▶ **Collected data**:

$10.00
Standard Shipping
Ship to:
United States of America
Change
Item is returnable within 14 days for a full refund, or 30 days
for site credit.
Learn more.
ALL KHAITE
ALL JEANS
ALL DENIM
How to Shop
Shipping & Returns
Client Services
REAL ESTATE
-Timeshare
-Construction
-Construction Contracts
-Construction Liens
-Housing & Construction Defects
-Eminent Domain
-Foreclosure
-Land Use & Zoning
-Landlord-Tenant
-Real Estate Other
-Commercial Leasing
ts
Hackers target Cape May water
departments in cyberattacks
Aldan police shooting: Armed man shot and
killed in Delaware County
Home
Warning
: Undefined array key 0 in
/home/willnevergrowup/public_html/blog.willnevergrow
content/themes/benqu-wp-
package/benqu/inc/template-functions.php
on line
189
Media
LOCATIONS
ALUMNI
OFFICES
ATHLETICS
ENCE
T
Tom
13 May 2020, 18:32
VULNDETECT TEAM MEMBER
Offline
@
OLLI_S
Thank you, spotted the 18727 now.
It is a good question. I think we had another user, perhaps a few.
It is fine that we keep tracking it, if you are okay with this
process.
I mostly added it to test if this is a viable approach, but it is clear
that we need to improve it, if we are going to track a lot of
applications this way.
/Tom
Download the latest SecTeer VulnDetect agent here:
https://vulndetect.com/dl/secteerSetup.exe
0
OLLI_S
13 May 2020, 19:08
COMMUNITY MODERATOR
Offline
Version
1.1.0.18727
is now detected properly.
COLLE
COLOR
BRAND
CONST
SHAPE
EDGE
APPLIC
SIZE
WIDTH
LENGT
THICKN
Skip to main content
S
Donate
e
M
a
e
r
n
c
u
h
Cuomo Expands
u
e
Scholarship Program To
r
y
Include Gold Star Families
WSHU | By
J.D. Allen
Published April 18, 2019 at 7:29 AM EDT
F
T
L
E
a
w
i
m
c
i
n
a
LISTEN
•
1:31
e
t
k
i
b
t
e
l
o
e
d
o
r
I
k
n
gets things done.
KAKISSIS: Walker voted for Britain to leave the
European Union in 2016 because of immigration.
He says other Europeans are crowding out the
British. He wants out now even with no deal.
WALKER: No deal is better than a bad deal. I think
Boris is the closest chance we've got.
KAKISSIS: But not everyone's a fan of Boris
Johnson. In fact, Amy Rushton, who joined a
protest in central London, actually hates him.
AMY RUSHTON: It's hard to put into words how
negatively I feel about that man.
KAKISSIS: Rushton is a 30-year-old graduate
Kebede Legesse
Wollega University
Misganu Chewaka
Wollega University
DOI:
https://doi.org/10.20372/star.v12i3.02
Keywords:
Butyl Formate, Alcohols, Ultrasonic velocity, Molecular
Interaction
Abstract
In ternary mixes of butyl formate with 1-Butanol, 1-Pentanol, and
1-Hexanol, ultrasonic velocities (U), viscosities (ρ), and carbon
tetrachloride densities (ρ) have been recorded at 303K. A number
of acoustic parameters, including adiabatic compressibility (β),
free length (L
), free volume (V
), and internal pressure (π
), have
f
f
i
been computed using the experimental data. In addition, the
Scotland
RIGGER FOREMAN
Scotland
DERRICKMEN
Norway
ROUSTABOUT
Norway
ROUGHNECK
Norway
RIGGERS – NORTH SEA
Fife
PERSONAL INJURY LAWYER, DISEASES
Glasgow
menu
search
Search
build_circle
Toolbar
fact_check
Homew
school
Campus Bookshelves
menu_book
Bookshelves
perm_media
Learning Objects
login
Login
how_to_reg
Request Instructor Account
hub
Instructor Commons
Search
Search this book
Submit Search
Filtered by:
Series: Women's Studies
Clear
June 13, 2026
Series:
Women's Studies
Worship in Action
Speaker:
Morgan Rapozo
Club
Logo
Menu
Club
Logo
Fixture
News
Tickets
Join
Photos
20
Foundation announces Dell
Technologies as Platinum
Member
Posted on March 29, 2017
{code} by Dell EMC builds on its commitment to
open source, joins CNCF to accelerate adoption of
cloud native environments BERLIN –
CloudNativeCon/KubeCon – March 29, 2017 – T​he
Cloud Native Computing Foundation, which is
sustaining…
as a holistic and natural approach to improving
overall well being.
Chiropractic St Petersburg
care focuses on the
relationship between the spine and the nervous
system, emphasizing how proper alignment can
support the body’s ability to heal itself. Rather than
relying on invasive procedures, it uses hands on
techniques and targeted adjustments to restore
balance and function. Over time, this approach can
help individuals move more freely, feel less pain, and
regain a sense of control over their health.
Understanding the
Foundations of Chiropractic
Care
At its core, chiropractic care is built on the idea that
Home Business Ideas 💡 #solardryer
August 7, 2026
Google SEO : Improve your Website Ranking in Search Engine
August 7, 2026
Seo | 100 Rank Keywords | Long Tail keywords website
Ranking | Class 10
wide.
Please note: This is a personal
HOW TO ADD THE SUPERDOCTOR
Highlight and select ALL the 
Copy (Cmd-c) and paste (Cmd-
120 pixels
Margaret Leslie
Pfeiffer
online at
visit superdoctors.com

▶ **Exercise prompt**: Render the records as a Markdown table with the columns "Row" and "Text line", starting with the first line and going on through the line with "13 May 2020, 18:32". Leave out blank lines.

▶ **Task result**:
| Row | Text line |
|---|---|
| 1 | $10.00 |
| 2 | Standard Shipping |
| 3 | Ship to: |
| 4 | United States of America |
| 5 | Change |
| 6 | Item is returnable within 14 days for a full refund, or 30 days |
| 7 | for site credit. |
| 8 | Learn more. |
| 9 | ALL KHAITE |
| 10 | ALL JEANS |
| 11 | ALL DENIM |
| 12 | How to Shop |
| 13 | Shipping & Returns |
| 14 | Client Services |
| 15 | REAL ESTATE |
| 16 | -Timeshare |
| 17 | -Construction |
| 18 | -Construction Contracts |
| 19 | -Construction Liens |
| 20 | -Housing & Construction Defects |
| 21 | -Eminent Domain |
| 22 | -Foreclosure |
| 23 | -Land Use & Zoning |
| 24 | -Landlord-Tenant |
| 25 | -Real Estate Other |
| 26 | -Commercial Leasing |
| 27 | ts |
| 28 | Hackers target Cape May water |
| 29 | departments in cyberattacks |
| 30 | Aldan police shooting: Armed man shot and |
| 31 | killed in Delaware County |
| 32 | Home |
| 33 | Warning |
| 34 | : Undefined array key 0 in |
| 35 | /home/willnevergrowup/public_html/blog.willnevergrow |
| 36 | content/themes/benqu-wp- |
| 37 | package/benqu/inc/template-functions.php |
| 38 | on line |
| 39 | 189 |
| 40 | Media |
| 41 | LOCATIONS |
| 42 | ALUMNI |
| 43 | OFFICES |
| 44 | ATHLETICS |
| 45 | ENCE |
| 46 | T |
| 47 | Tom |
| 48 | 13 May 2020, 18:32 |